Durante muitos anos, fiz uma peça sobre um cara que decidia se trancar em casa e apenas abrir a porta de saída quando sua companheira voltasse de viagem. O que começava como uma simples promessa, ganhava proporções estarrecedoras, já que a companheira não voltava, a porta não se abria e o lixo começava a se acumular na casa. Aos poucos, surgia uma versão do personagem com a consciência cada vez mais fragmentada, falando sozinho, acompanhando a vida dos vizinhos e passando os dias conectado à internet.

Desde o início da pandemia, venho pensando em saídas para não termos as mesmas consequências que o personagem da peça. Sem poder sair de casa, o personagem tinha duas opções: entrar no seu computador, que lhe colocava em assuntos do mundo inteiro, debates, amigos, vídeos e notícias; e a saída para dentro, quando o personagem tinha agora a possibilidade de aprofundar suas reflexões, suas experiências com o corpo e com a sua consciência. Isolado, ele agora podia experimentar práticas que nunca teria tempo para praticar. Podia ouvir suas intuições de forma mais clara e ter direito ao sono com sonho.

Como ele poderia ouvir seus sonhos na época em que acordava com o despertador e saía correndo pro trabalho?
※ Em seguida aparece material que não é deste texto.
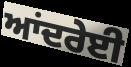
ਆਂਦਰੇਈ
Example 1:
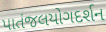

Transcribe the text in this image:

પાતંજલયોગદર્શન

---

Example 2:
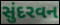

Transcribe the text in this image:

સુંદરવન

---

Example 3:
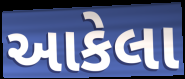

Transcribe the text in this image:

આકેલા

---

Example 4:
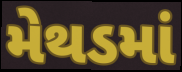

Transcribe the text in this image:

મેથડમાં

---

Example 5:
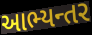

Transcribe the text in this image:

આભ્યન્તર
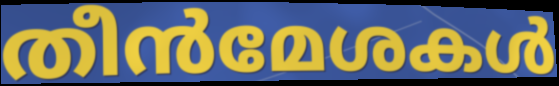
തീൻമേശകൾ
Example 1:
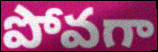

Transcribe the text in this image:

పోవగా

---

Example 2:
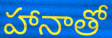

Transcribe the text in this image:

హానాతో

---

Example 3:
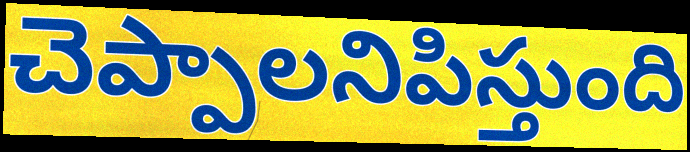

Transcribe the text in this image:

చెప్పాలనిపిస్తుంది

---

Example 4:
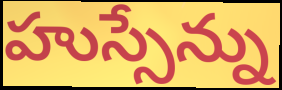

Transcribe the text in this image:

హుస్సేన్ను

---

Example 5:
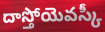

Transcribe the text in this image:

దాస్తోయెవస్కీ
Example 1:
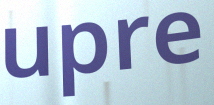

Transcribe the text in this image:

upre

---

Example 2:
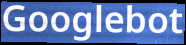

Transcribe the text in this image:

Googlebot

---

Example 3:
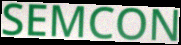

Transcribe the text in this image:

SEMCON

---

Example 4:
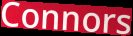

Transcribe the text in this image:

Connors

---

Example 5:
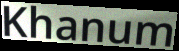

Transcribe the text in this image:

Khanum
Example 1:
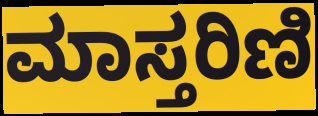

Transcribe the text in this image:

ಮಾಸ್ತರಿಣಿ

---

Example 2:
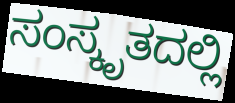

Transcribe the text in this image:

ಸಂಸ್ಕೃತದಲ್ಲಿ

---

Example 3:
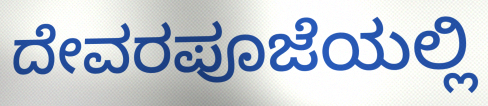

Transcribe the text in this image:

ದೇವರಪೂಜೆಯಲ್ಲಿ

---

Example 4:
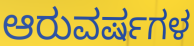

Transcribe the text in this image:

ಆರುವರ್ಷಗಳ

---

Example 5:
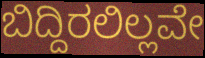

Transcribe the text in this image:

ಬಿದ್ದಿರಲಿಲ್ಲವೇ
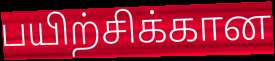
பயிற்சிக்கான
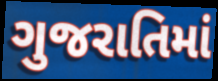
ગુજરાતિમાં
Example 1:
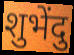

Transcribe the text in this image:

शुभेंदु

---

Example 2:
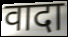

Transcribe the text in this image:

O sonho já definiu guerras e casamentos no passado. Até hoje os indígenas Xavantes acordam e sentam em roda para relatar, uns aos outros, o que acabaram de sonhar.
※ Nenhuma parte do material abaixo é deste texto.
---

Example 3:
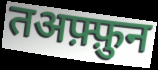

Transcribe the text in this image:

तअफ़्फ़ुन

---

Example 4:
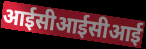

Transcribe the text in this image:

आईसीआईसीआई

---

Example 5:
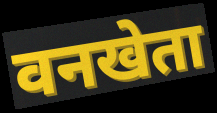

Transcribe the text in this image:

वनखेता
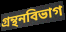
গ্রন্থনবিভাগ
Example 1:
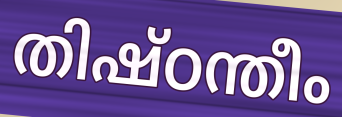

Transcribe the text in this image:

തിഷ്ഠന്തീം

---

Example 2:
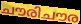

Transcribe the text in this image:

ചൗരിചൗര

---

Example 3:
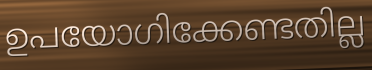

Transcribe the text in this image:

ഉപയോഗിക്കേണ്ടതില്ല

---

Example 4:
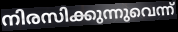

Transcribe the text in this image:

നിരസിക്കുന്നുവെന്ന്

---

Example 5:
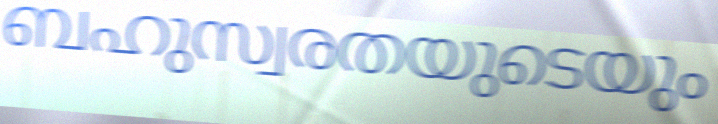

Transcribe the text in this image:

ബഹുസ്വരതയുടെയും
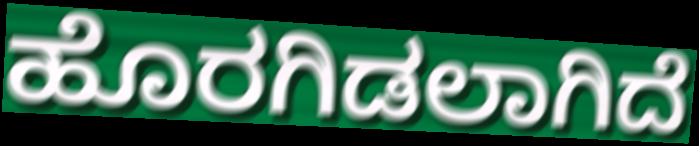
ಹೊರಗಿಡಲಾಗಿದೆ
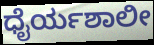
ಧೈರ್ಯಶಾಲೀ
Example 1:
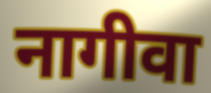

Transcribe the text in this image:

नागीवा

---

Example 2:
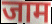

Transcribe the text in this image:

जाम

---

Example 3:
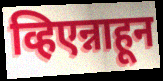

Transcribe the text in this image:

व्हिएन्नाहून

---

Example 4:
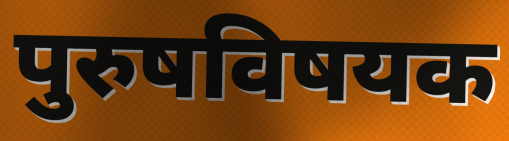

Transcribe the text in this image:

Lembro que uma vez, sonhei que estava sendo assaltado e uma arma apontava para mim, insistentemente. Foi um sonho tão real que despertei gritando “não”, em sobressalto. Na manhã seguinte, acordei, fiz minhas coisas e, só mais para o final do dia, saí de casa. Bastou que eu pegasse a primeira esquina para ser surpreendido por duas motos, com quatro homens armados, me rendendo. Como no sonho, eles também apontavam suas armas para mim. Jung diz que o sonho prepara o sonhador para o dia seguinte. Em suas experiências no Xingu, Villas Bôas conta que num dos banhos da tarde, dez meninos saíram correndo da aldeia rumo ao rio, mas que no meio do caminho surgiu uma onça, que saltou sobre eles e pegou um menino. À noite, Villas Bôas ouviu os planos do pessoal da aldeia dizendo que no dia seguinte, sairiam cedo, uns quarenta homens, pra pegar a onça. A aldeia estava agitada com o ocorrido. Villas Bôas perguntou pelo pajé e foi informado que ele estava em isolamento, em seu canto, sem falar, sem beber e sem comer. No dia seguinte, bem cedo, 40 homens de arco e flecha estavam prestes a sair em busca da onça mas eis que o pajé acordou e disse calmamente que não seria mais preciso sair porque a onça viria pra aldeia quando o sol estivesse a pino. Alguns indígenas foram atrás da onça, outros não. O tempo passou, o sol subiu e, quando o sol ficou a pino, surgiu uma enorme onça-pintada, que foi mansamente entrando de cabeça baixa no pátio da aldeia.

Nem sempre lembro dos meus sonhos e nem sempre consigo me isolar para ampliar a intuição. Mas lembro que, na peça, o personagem optava pelo mergulho na internet e a vibração do mundo lá fora. Cada mensagem que chegava, positiva ou negativa, guiava suas emoções, lhe colocando em muitos altos e baixos num mesmo dia.

Muitos brasileiros estão em casas cheias, preocupados com o que vão comer no dia seguinte. “É fácil falar de sonho quando se está com a barriga cheia”, me desafio aqui. Acredito que toda mudança social começa na mudança do indivíduo.  Sidarta Ribeiro diz que a dissonância entre ter todos os meios pra transformar o planeta e, ao mesmo tempo, sentir que não há futuro possível, talvez venha do nosso abandono do sonho.

Hoje, anos depois de ter feito a peça, mas numa circunstância de isolamento “parecida” com a do personagem, penso que tudo que ele precisava era fechar os olhos um pouco e sair para casa de dentro.

Nota:
O relato de Orlando Villas Bôas está em seu livro “A Arte dos Pajés”. A peça citada se chama “Talvez”, é de minha autoria e foi realizada pela Cia dos Atores. O pensamento de Sidarta Ribeiro citado aqui está em seu livro “O Oráculo da Noite –  A História e a Ciência do Sonho”.